Grieving the lost paychecks, I guess.
It's actually astonishing how much money Walker's campaign burned through in 70 days. https://t.co/pz1zejL2ao
— McKay Coppins (@mckaycoppins) September 21, 2015
Who was the last presidential candidate to drop out without filing a single FEC report?
— Reid J. Epstein (@reidepstein) September 21, 2015
From the Wall Street Journal (http://www.wsj.com/articles/scott-walker-to-drop-out-of-presidential-race-1442868289):
… There were plenty of factors in Mr. Walker’s downfall. He gave a series of unsteady answers on the question of whether he supported a pathway to legal status for immigrants in the country illegally. He also inserted himself awkwardly into the policy debate over China, refused to take a position on evolution and compared his efforts to fight unions to battling Islamic State in Iraq and Syria.
But his biggest problem appeared to be fundraising. Many of his top donors expressed concern in recent weeks that, as the result of those stumbles, he wouldn’t raise enough money to maintain a large campaign staff…
Top donors had been raising concerns for weeks about the size of his staff, and some were quietly prodding the governor to replace his campaign manager, Rick Wiley. Mr. Wiley was in Washington when Mr. Walker made his announcement in Madison, Wis. Mr. Walker employed dozens of aides at the Madison headquarters, as well as in Iowa, New Hampshire and South Carolina. His staff even included a full-time traveling photographer, a luxury not even well-financed candidates like former Florida Gov. Jeb Bush employed.

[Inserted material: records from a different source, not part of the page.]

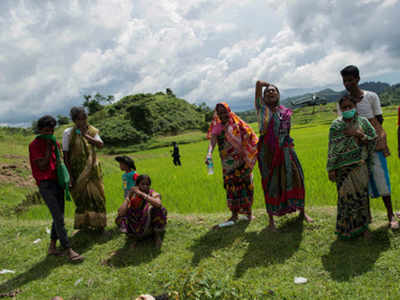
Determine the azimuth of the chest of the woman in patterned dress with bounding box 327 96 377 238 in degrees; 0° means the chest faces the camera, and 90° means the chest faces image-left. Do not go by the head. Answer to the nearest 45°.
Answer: approximately 0°

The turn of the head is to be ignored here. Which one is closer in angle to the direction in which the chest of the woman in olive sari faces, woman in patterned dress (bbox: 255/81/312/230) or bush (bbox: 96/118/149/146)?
the woman in patterned dress

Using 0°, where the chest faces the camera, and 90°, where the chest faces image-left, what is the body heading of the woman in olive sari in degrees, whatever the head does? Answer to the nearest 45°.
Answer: approximately 0°

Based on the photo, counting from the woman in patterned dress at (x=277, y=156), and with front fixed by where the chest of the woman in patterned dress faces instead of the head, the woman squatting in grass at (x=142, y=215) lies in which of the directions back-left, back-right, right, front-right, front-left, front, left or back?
right

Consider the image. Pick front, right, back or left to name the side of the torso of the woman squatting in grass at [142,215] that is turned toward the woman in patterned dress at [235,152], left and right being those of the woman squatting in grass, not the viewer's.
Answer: left

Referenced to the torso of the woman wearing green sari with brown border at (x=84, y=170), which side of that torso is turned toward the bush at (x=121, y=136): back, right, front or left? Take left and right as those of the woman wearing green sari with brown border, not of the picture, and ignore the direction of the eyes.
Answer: back

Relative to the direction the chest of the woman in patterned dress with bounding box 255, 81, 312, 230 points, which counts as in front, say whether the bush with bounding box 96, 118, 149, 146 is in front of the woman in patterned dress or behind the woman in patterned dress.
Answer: behind
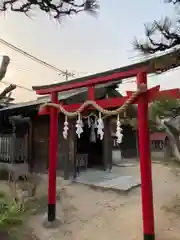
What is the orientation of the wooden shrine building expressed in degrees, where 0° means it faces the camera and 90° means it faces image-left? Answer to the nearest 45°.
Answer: approximately 315°
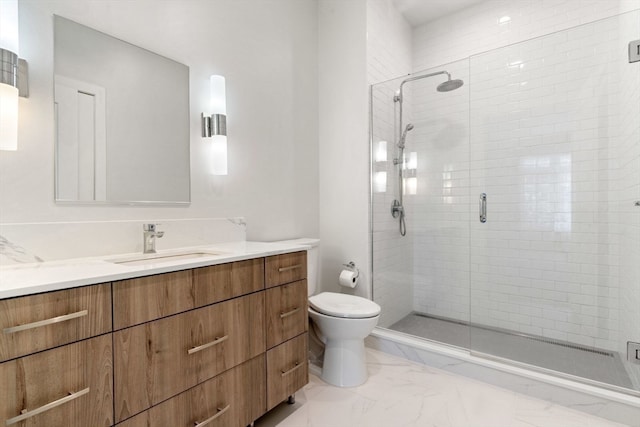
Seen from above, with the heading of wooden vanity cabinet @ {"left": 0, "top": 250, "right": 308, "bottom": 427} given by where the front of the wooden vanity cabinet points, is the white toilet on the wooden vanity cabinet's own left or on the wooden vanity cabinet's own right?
on the wooden vanity cabinet's own left

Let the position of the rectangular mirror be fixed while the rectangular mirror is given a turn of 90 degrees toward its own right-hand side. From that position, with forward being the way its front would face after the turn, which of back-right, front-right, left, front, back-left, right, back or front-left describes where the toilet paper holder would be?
back-left

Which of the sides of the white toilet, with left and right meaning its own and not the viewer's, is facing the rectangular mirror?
right

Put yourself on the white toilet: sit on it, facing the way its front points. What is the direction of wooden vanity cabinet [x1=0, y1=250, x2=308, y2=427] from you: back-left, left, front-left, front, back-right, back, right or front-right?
right

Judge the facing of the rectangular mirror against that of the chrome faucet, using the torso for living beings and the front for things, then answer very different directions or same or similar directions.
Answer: same or similar directions

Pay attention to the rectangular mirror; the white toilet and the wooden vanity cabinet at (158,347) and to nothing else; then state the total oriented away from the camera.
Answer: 0

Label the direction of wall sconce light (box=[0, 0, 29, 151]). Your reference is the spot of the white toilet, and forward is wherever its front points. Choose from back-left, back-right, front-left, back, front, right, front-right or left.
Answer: right

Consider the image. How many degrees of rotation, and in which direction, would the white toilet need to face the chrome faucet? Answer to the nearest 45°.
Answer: approximately 90° to its right

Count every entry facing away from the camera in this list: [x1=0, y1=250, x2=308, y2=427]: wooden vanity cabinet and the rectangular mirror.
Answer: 0

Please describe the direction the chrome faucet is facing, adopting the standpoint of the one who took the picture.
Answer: facing the viewer and to the right of the viewer

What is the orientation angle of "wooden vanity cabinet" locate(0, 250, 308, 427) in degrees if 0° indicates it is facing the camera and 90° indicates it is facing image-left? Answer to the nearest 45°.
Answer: approximately 315°

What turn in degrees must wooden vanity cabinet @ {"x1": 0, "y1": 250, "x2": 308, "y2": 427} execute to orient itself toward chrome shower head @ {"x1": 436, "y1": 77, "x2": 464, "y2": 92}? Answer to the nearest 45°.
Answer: approximately 45° to its left
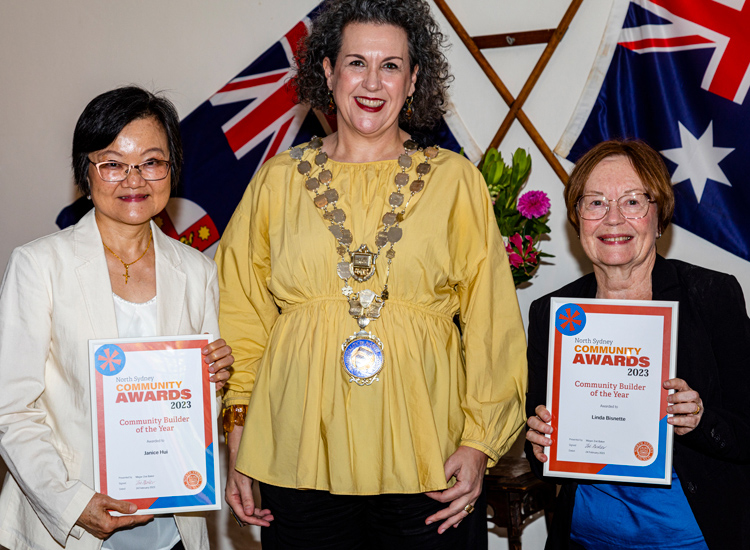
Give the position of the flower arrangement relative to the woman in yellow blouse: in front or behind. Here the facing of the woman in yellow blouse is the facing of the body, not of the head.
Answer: behind

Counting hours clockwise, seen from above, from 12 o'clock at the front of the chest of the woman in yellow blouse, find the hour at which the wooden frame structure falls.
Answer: The wooden frame structure is roughly at 7 o'clock from the woman in yellow blouse.

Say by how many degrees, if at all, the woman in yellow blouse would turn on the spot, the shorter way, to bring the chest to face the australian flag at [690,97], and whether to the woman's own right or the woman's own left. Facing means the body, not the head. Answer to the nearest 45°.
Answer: approximately 135° to the woman's own left

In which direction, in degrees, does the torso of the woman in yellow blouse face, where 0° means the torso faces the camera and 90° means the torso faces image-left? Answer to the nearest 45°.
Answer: approximately 0°

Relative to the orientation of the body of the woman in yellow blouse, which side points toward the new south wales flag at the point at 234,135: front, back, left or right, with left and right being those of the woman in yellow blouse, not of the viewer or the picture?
back

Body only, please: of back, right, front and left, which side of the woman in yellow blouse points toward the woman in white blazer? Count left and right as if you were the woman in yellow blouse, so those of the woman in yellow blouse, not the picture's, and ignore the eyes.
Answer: right

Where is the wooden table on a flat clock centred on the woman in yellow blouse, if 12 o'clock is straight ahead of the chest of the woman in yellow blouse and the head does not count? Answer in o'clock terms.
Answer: The wooden table is roughly at 7 o'clock from the woman in yellow blouse.

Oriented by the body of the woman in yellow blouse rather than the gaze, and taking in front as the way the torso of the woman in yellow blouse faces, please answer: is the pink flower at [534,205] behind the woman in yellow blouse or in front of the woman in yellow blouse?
behind
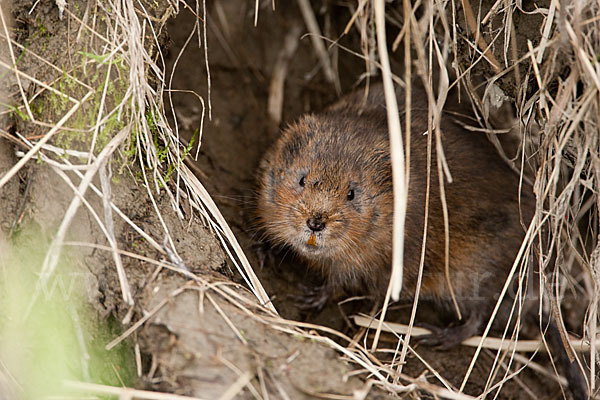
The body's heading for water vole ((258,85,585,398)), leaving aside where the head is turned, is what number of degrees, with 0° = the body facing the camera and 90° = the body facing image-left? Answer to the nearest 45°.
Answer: approximately 45°

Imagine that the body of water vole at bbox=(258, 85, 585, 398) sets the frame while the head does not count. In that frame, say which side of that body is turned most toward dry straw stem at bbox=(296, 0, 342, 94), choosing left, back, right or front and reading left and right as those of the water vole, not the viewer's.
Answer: right
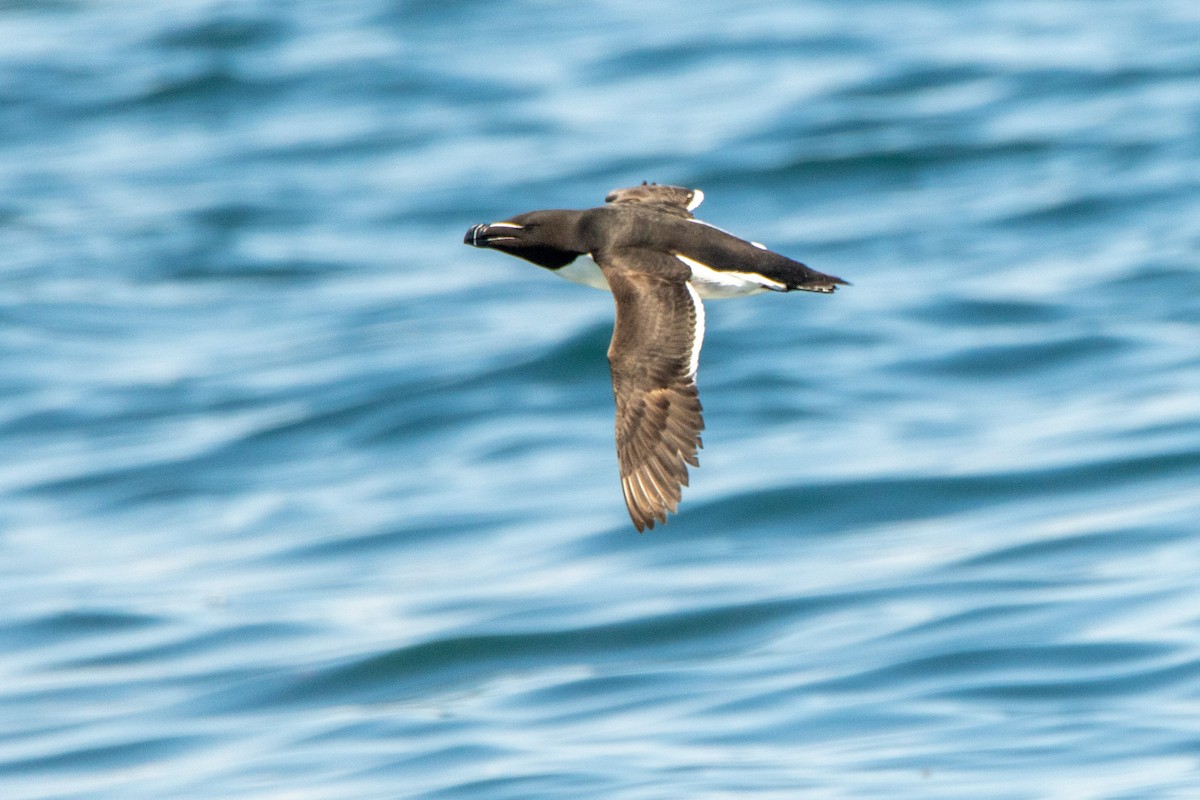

Mr. Walker leaves the field even though two super PACs who supported his candidacy had plenty of money and had reserved as much as $16 million in television ad time in three states. The lion’s share was expected to be spent in Iowa and South Carolina.
Unintimidated and Our American Revival, the two committees, raised $26 million in the first six months of the year, according to their July disclosure reports. Some $10 million came from two families—roofing billionaire Diane Hendricks, who gave the Unintimidated super PAC, $5 million, and TD Ameritrade founder Joe Ricketts and his wife, Marlene, who contributed $5 million.
Super PACs can accept donations without contribution caps, and they are prohibited from coordinating with the candidates’ campaign, which must comply with a federal donation limit of $2,700 per person for the primary. Because Mr. Walker didn’t officially enter the race until July 13, his campaign has yet to disclose how much it raised to finance its staff and perform other core duties…
Hmmmm….
Walker donor says Karl Rove told him in March: "Tell Walker to watch his pennies, I've heard Wiley likes to spend money."
— Reid J. Epstein (@reidepstein) September 22, 2015
Honest question: who do you think Walker wants to drop out of the race as well?
— Daniel Drezner (@dandrezner) September 21, 2015
With Scott Walker out of the race, how will we get that wall that he promised built on the Canadian border?! Who will now stop this menace?!
— Michael Moore (@MMFlint) September 22, 2015
Maybe Walker really quit because that Koch impersonator DJ called him and told him to.
— Bob Schooley (@Rschooley) September 22, 2015
Candidates smart R political types tell me would be helped by Walker exit: Kasich, Rubio, Cruz, Jeb, Huckabee. In other words, no one knows.